The "I think" here is the subject of the enunciated (the Symbolic subject) whereas the "I am" is the subject of the enunciation (the Real subject). Lacan is just showing how the subject is split by language etc

Rosa Lichtenstein
25th December 2009, 02:26
^^^Which, if I said it was clear as mud, would be an insult to mud.

spiltteeth
25th December 2009, 02:34
If it helps, I think Lacan relates decartres "I" to the unconscious, not the ego, so he'd say "it thinks." Lacan says that the cogito is an empty space, what is left when the rest of the world is expelled from itself (which unfortunately I cannot expand on as I don't know what this is supose to mean exactly)
The Symbolic Order is what substitutes for the loss of the immediacy of the world and it is where the void of the subject is filled in by the process of subjectivization - and thus why people mistake words for reality etc

Rosa Lichtenstein
25th December 2009, 02:35
No, it doesn't help, since "I" is just a personal pronoun, not a clue to deeper mysteries of existence.

saad
27th December 2009, 02:54
Were you reading too much Immanuel Kant? You are not blind because you have eyes, silly. ;p

Think of it this way. "I think, therefore I exist" - "I am thinking of something, therefore I am conscience" - "Because I am conscience of something, it exists"

When you are in a dream, a low level conscienceless state, everything that happens is an illusion; In a dream, you can not forcefully think of what to dream, and when you awake, you know it is not real.

If you still have doubts, find an item. Describe it to yourself, and then ask a friend to describe it. boom.

Number 16 Bus Shelter
27th December 2009, 03:03
Were you reading too much Immanuel Kant? You are not blind because you have eyes, silly. ;p

Think of it this way. "I think, therefore I exist" - "I am thinking of something, therefore I am conscience" "Because I am conscience of something, it exists"

When you are in a dream, a low level conscienceless state, everything that happens is an illusion; In a dream, you can not forcefully think of what to dream, and when you awake, you know it is not real.

If you still have doubts, find an item. Describe it to yourself, and then ask a friend to describe it. boom.

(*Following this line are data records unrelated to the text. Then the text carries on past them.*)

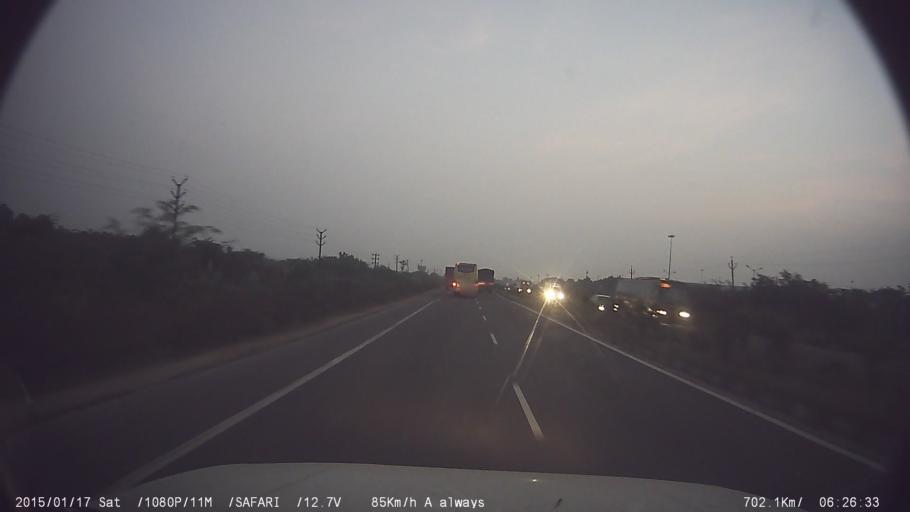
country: IN
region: Tamil Nadu
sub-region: Kancheepuram
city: Sriperumbudur
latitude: 12.9269
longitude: 79.8898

Not that it's relevant, but you can in fact control what you dream of. Its called Lucid dreaming, and many subscribe to it, mainly philosophers, and artists such as Salvador Dali

My view on your problem, is that it matters not. Sure, you can never know. This could all be a figment of your wild imagination as you lie in a coma in an alien society. You could be a brain in a tank.
Its very interesting to think about, and I'm not telling you not to explore the possibilities, because I do myself. But I don't think there is any such thing as a general 'real' all-encompassing reality, anyway. We each create our own reality, so there is no such thing as a fake reality.
What can you compare your reality to anyway? It's impossible to see through everyone's head to find a common reality, so you can never prove the existence of such.


All this could just be the salvia talking.

newsocialism
14th January 2010, 14:30
I will answer your question with my philosophy. Well, if there is no way to know if you do dream and everything you perceive is not real while you live, why do you ask? Because you already don't know what is real, if everything you know is all about unreal things. You have no experience to compare the dream world or the real world(assumption) with your current life on earth. Therefore, it's meaningless to argue if it's real world or a dream world.